**PETUNJUK TUGAS**
1) Menurut tulisan tentang Soeharto dan Mahathir, konsep Malaysia incorporated diadaptasi dari konsep apa?
2) Kutip dengan tepat bagian tulisan tentang Soeharto dan Mahathir yang dimulai dari "issnOleh Zainuddin Maliki" dan diakhiri dengan "tekanan people power.".

**KUTIPAN TEKS**
"""

Soeharto Corporatism v Mahathir Incorporatism

issnOleh Zainuddin Maliki

Sakitnya Soeharto berhikmah pada penampakan solidaritas yang kuat di kalangan pendiri ASEAN. Setelah Lee Kwan Yew, mantan PM Singapura, menyusul hari berikutnya mantan PM Malaysia Mahathir Mohamad. Terasa begitu kuat ikatan mereka. Bahkan, pertemuan Mahathir dengan “daripada” Soeharto itu ditandai tangisan. Suasana pertemuan dua sahabat lama tersebut digambarkan sebagai mengharukan (JP, 15/1).

Seperti Lee, Soeharto dengan Mahathir memang bersahabat lama. Namun, akhir perjalanan kepemimpinan mereka berbeda. Mahathir turun melalui prosedur demokrasi konvensional, sedangkan Soeharto mengakhiri kepemimpinan melalui prosedur demokrasi inkonvensional -yaitu karena tekanan people power.

Banyak Faktor
Akhir perjalanan kedua pemimpin negara anggota ASEAN itu berbeda. Banyak faktor yang menyebabkan kekuasaan mereka berakhir tidak sama. Hal yang pasti, keduanya memiliki perbedaan strategi yang dipakai ketika mengawal pembangunan di negara masing-masing.

Setidak-tidaknya, Soeharto yang militer itu lebih dikenal sebagai penguasa yang menerapkan strategi the state corporatism, sebagaimana dikonsep Philippe Schmitter (1974). Sementara itu, Mahathir yang sipil bergelar akademis doktor tersebut menerapkan the state-business incorporatism, yang kemudian dikenal dengan semangat Malaysia incorporated.

Konsep Malaysia incorporated bukan khas Mahathir. Konsep itu diadaptasi dari Japan incorporated. Istilah yang muncul pada 1960-an di Jepang tersebut dimaksudkan untuk menghadapi persaingan yang tidak sehat karena dominasi pengusaha dukungan negara (Ping, 1985). Istilah incorporatism tersebut dipakai Mahathir untuk memperbaiki relasi antara pemerintah dengan sektor swasta, dengan menempatkan pemerintah sebagai pelayan yang baik bagi pertumbuhan dunia usaha yang bergerak di sektor swasta.

Konsep itu, tampaknya, berhasil mengendurkan ketegangan hubungan antardua aktor ekonomi-politik negeri tersebut akibat over regulasi yang diterapkan dalam kebijakan ekonomi Malaysia pada 1970-an.

Malaysia incorporated merupakan sebuah konsep yang diartikan bahwa Malaysia harus dilihat sebagai sebuah company, yang pemilik sekaligus pekerjanya adalah pemerintah dan sektor swasta.

Dalam sebuah company, pemilik dan pekerja diharapkan bisa bekerja sama, saling bahu-membahu meraih keuntungan dan keberhasilan. Hanya melalui keberhasilan company, pemilik dan pekerja akan memperoleh kesejahteraan yang berkelanjutan.

Dengan demikian, keberhasilan mereka ditentukan seberapa baik upaya membangun kerja sama antara pemerintah dengan sektor swasta. Anggaran belanja yang dikeluarkan pemerintah, termasuk belanja untuk pegawai, diperoleh dari pajak dan keuntungan perusahaan serta bisnis sektor swasta.

"""

**BAHAN YANG DISEDIAKAN**
"""

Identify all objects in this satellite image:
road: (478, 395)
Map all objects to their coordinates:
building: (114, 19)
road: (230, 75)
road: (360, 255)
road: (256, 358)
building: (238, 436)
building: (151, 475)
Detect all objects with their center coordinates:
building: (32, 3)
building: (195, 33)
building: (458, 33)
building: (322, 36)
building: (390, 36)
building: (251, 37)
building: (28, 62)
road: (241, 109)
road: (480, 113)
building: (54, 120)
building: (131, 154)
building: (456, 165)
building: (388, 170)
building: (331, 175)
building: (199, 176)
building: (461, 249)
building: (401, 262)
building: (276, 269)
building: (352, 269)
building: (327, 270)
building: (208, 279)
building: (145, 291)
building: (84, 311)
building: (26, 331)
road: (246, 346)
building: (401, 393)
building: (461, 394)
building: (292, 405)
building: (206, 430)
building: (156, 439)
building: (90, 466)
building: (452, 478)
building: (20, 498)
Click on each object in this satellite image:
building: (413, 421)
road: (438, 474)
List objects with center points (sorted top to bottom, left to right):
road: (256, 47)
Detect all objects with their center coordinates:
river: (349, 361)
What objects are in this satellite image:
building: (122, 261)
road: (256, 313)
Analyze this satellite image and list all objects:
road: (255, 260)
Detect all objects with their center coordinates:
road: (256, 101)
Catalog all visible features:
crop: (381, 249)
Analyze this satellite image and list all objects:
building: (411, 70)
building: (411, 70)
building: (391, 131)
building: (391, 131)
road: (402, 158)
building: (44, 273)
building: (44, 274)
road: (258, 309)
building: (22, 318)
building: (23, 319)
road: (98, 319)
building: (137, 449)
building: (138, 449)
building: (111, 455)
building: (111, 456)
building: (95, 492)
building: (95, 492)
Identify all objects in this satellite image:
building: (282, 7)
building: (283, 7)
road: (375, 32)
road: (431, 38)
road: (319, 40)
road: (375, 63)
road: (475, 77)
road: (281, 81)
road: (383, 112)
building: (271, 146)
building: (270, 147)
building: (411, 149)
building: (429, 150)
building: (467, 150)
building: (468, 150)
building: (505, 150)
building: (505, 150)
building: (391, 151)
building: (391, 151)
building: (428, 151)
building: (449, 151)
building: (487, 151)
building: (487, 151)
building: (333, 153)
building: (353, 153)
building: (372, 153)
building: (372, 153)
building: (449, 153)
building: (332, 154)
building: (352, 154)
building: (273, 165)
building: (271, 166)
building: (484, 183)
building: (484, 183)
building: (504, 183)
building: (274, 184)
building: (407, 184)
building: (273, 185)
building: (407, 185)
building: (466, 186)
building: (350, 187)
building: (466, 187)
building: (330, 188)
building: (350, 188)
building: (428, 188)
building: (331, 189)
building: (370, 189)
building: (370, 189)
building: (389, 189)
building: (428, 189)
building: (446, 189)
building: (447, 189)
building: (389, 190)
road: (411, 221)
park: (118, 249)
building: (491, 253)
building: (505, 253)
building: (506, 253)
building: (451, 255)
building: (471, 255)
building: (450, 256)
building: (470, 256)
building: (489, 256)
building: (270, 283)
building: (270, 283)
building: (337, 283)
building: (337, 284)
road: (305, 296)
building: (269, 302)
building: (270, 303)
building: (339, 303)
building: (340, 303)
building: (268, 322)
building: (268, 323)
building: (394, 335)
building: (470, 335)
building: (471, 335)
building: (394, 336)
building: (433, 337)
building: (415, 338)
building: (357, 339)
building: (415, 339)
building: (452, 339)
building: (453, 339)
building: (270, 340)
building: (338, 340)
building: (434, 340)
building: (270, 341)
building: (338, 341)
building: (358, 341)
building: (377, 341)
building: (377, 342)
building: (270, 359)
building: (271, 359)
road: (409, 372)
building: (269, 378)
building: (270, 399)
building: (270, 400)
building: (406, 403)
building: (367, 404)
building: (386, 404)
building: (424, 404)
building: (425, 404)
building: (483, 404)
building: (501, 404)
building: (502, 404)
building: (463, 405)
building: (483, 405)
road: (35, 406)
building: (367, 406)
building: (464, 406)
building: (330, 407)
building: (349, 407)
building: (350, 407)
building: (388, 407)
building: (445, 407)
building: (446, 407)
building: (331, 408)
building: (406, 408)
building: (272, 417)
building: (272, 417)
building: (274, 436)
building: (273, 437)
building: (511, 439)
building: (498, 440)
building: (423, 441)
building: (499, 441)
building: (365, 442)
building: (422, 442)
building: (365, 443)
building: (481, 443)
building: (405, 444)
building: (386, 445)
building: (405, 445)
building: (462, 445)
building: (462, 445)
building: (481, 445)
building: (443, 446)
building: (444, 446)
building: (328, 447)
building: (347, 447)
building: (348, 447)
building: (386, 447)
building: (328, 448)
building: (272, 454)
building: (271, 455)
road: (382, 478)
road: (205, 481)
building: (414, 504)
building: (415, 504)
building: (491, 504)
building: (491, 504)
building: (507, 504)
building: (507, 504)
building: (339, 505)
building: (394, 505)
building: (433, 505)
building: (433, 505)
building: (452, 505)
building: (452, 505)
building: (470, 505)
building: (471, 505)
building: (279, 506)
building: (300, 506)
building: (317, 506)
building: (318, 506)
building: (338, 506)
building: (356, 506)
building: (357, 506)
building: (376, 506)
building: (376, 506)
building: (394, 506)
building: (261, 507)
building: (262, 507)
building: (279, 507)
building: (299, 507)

"""

**JAWABAN YANG DIHARAPKAN**
1) Japan incorporated.

2)
issnOleh Zainuddin Maliki

Sakitnya Soeharto berhikmah pada penampakan solidaritas yang kuat di kalangan pendiri ASEAN. Setelah Lee Kwan Yew, mantan PM Singapura, menyusul hari berikutnya mantan PM Malaysia Mahathir Mohamad. Terasa begitu kuat ikatan mereka. Bahkan, pertemuan Mahathir dengan “daripada” Soeharto itu ditandai tangisan. Suasana pertemuan dua sahabat lama tersebut digambarkan sebagai mengharukan (JP, 15/1).

Seperti Lee, Soeharto dengan Mahathir memang bersahabat lama. Namun, akhir perjalanan kepemimpinan mereka berbeda. Mahathir turun melalui prosedur demokrasi konvensional, sedangkan Soeharto mengakhiri kepemimpinan melalui prosedur demokrasi inkonvensional -yaitu karena tekanan people power.